Book reviews à la bookworm...The good, the bad, and everything in between.
A young girl runs into a gas station, begging for help, just as Tessa Novak is grabbing some coffee. Before Tessa can do anything but ask a few questions, the girl is gunned down in front of her eyes. All Tessa glimpses are the fancy hubcaps on the car and the killer’s arm in black leather. And later, when she’s recounting what she’s seen to the police, she sees a man watching her. A man with a shoulder-length pony tail, wearing worn jeans...And a leather jacket.
But Julian Darcangelo, known in the ‘hood as Dark Angel, isn’t the killer. He’s the one hunting for the killer, and the people who forced the dead girl into the life she was escaping. A federal agent under cover, he’s spent the past three years hunting for the man responsible of enslaving and selling young girls. Julian knows his life depends on his cover and him remaining anonymous, but the snooping investigative journalist just might succeed in blowing that cover wide open...Among other things.
After the “breath of fresh air” that was the first book in this series in terms of main protagonists’s employment, this second one is more along the lines of “straightforward” romantic suspense with a law enforcement hero. Which means a more “straightforward” suspense element in terms of procedural, investigation, and subject matter as well.
It’s the subject that keeps this story in a much darker and somewhat bleaker territory than its predecessor, but also heightens the intensity, increases build-up, and pretty much scares the crap out of the reader. Because yes, getting murdered to shut down an investigation is bad, but we all know there is a worse fate than death, and the topic of this book touches rather heavily (and chillingly) on that.
I loved the intensity, the increasing pace, the gripping suspense of it all, the feel of danger creeping closer, I almost felt the impotence Julian must’ve felt each day as he waited for the right moment to tie up all the loose ends and end the agony once and for all. The procedural, the surveillance, the stakeouts, the interrogations, the action... It all worked.
But while in the previous book I felt the suspense and romance walked rather hand-in-hand, mixing and blending well together, the romance in this one wasn’t so prominent or balanced compared to the suspense.
For me, that had much to do with the characters. The hero, the tortured, brooding soul who thought he didn’t deserve any sort of kindness or soft emotions, and kept pushing the heroine away, and the heroine who was pretty much all over the place.
I got him. I understood his reasoning; his job, the life he’s chosen, the guilt, the chip on his shoulder. She, on the other hand, was just annoying. Although she got better in the last 40% of the book, the first 60% left a bitter aftertaste in my mouth.
While many would say Julian was the messed-up one, for me, it’s Tessa Novak that takes the cake.

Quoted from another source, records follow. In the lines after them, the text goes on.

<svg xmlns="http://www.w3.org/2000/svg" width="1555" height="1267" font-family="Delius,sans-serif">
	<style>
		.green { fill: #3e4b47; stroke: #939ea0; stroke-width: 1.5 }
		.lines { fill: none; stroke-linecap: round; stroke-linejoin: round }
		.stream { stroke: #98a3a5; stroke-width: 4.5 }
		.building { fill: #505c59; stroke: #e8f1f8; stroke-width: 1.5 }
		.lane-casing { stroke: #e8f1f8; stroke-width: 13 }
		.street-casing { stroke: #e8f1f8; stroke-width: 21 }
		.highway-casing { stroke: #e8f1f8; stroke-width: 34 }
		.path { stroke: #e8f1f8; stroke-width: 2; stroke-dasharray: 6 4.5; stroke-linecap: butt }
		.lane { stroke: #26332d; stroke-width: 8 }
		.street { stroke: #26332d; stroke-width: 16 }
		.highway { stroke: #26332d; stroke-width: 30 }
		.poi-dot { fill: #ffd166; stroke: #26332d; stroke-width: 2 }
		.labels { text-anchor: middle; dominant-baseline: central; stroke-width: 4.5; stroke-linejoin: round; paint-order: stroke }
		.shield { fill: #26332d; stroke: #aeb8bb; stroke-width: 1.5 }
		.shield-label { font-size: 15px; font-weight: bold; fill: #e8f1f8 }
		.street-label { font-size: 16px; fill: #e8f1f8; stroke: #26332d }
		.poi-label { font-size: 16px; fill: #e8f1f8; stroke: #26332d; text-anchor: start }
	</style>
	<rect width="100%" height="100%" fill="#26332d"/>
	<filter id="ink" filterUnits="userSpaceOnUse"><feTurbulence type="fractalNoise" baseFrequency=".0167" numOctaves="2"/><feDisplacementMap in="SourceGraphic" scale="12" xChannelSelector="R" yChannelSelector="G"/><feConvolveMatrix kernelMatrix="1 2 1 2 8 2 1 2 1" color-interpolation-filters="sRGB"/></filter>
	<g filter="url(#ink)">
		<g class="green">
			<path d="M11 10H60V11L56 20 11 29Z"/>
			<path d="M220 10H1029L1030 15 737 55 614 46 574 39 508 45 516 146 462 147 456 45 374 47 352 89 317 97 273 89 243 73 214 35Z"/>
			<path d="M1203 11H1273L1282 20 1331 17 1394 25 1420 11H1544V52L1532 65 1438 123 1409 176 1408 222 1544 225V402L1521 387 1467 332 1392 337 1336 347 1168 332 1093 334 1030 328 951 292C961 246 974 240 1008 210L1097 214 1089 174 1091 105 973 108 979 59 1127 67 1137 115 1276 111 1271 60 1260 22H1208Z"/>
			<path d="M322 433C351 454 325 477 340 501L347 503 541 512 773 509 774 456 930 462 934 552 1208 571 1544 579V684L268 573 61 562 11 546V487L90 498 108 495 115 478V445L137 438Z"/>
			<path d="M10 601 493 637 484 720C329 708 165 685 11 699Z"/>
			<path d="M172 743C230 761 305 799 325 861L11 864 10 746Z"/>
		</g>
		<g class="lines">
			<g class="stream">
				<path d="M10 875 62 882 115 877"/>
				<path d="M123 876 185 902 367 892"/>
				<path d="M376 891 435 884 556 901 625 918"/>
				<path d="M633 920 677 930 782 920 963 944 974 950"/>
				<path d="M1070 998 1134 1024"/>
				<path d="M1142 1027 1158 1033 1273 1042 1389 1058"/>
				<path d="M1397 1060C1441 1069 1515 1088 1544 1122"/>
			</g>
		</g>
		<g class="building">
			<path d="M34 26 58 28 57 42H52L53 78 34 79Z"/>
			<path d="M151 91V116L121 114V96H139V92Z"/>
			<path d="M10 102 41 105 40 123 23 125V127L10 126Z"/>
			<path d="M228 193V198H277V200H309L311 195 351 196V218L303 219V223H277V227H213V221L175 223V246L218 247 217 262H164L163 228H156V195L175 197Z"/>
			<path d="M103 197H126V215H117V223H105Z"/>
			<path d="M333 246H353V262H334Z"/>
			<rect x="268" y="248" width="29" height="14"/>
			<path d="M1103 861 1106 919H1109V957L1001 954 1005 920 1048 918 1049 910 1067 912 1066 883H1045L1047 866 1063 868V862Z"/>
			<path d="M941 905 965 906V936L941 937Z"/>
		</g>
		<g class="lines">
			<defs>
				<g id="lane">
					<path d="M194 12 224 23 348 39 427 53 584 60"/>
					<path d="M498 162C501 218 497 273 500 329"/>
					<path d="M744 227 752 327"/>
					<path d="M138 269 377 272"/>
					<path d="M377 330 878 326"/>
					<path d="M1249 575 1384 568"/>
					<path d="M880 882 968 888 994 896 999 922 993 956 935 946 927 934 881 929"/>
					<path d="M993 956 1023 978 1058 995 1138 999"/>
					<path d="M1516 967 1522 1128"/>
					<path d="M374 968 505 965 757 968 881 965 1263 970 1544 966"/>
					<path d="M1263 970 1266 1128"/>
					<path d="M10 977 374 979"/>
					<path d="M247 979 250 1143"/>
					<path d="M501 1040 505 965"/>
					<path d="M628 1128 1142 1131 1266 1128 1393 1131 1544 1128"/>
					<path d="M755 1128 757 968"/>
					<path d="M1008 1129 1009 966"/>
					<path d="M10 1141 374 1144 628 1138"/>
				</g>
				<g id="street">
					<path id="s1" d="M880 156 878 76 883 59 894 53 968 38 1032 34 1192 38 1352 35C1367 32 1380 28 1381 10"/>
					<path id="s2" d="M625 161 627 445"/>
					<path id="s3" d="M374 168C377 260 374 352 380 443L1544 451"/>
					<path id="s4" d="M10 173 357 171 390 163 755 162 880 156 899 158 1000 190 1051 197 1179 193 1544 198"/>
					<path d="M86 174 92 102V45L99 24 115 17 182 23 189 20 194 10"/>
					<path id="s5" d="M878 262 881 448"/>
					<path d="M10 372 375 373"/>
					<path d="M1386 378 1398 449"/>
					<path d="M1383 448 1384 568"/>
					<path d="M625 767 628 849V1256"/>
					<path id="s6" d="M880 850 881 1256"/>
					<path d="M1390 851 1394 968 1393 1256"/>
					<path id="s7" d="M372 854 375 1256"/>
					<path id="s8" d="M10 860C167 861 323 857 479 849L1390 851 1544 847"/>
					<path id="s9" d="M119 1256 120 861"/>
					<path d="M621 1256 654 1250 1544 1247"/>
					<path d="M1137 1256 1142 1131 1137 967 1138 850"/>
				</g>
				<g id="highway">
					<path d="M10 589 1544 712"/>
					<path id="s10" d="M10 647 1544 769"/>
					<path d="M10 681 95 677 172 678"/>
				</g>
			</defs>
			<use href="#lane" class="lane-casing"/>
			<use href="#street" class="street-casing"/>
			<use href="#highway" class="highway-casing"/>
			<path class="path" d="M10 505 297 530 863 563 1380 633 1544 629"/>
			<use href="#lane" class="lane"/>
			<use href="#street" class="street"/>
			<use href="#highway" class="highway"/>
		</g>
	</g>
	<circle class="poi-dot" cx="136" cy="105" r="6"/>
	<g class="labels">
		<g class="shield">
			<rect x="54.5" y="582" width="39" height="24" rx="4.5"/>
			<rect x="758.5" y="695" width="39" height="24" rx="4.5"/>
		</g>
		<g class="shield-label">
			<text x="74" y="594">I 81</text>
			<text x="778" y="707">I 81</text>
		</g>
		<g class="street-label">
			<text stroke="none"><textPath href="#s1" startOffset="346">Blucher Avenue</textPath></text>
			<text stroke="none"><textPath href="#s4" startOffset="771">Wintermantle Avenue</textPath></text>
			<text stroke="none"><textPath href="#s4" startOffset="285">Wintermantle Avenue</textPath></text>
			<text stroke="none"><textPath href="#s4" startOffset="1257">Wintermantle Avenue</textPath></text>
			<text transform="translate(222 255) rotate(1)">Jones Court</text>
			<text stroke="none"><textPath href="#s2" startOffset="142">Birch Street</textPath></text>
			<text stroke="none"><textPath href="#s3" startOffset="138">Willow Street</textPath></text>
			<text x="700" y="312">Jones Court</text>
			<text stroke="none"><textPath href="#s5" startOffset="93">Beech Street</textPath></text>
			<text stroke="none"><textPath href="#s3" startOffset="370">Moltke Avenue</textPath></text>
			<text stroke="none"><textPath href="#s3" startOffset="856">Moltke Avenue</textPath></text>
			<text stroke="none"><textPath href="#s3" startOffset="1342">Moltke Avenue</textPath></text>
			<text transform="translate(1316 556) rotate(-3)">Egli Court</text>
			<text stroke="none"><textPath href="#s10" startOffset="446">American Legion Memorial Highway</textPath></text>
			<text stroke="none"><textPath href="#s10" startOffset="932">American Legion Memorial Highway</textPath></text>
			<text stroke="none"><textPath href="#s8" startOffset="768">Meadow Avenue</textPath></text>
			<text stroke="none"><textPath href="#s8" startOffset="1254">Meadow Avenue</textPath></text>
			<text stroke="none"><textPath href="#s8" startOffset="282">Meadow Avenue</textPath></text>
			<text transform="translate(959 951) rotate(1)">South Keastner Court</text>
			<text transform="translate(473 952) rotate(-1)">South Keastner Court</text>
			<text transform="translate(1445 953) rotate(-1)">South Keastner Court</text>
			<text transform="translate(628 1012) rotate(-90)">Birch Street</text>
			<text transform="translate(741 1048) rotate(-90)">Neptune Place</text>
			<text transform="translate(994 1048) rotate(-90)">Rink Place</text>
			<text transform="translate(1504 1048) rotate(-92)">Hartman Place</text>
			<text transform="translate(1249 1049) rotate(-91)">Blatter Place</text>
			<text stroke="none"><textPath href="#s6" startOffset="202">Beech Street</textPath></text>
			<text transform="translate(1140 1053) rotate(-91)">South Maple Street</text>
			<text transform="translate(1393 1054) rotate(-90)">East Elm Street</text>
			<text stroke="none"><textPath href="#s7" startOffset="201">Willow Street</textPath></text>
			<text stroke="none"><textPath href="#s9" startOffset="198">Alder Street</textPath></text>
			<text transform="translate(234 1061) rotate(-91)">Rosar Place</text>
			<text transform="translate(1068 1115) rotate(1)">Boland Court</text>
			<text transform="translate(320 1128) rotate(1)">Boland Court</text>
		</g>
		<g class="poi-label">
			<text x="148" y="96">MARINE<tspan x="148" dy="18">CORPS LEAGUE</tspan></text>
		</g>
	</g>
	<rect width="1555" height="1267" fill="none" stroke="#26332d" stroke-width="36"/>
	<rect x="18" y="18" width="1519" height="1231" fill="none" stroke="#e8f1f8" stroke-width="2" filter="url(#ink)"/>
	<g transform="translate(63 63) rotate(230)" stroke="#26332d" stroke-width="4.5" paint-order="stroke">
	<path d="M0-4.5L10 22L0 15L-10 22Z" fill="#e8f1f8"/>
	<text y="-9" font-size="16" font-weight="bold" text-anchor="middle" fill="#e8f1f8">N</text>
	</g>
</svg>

For an intelligent human being, she exhibited loads of stupidity both in her professional and her personal life. I know she was an investigative reporter, and she was supposed to poke her nose into things that were potentially dangerous, but while Kara (the heroine of Extreme Exposure), also an investigative reporter, knew her limits, and actually listened to the police when they told her she was in danger, Miss Novak utterly ignored any warning whatsoever in the first half of the story, ignored any survival instinct in the book, and not only put herself in danger, out of sheer stupidity, but others as well. And it took the guy who kept warning her, taking five bullets to his back, for her to see reason and climb out of the TSTL hole.
And what was it with her men/intimacy/baby issues? She didn’t want to have sex with a man who only wanted her for sex? Welcome to real life, honey! She wanted a man who truly loved her, would make a good husband, and a good father. How will you get one when you keep pushing men away before learning whether he’s stick-around material? She didn’t want to end up raising a baby alone like her mother did, so she refused to have sex. Have you ever heard of birth control?
Anyway, once these two messed-up individuals finally got together, everything melted due to the heat they generated, and although they were scorching hot together, the romance in the truest sense of the world never happened. Because it couldn’t. There’s no place for roses, chocolates, and candle light when the world is crashing down around you.
So let’s say, the “romance” was main storyline and character-appropriate. Because even when he melted, Julian still remained in character, fighting against it until the end (again, when it was almost too late), while Tessa simply melted (and who wouldn’t with a guy like Julian Darcangelo).
So, although the heroine and her to-me-incomprehensible reasoning slightly ruined the first half of the story, everything else more than compensated for it. Well-developed characters (even if I didn’t get her, Tessa stayed in character), a tight plot with a complex, dark and real topic, gripping and intense suspense, loads of drama, beyond-hot scenes, and a perfect pace throughout make this a well-written page turner.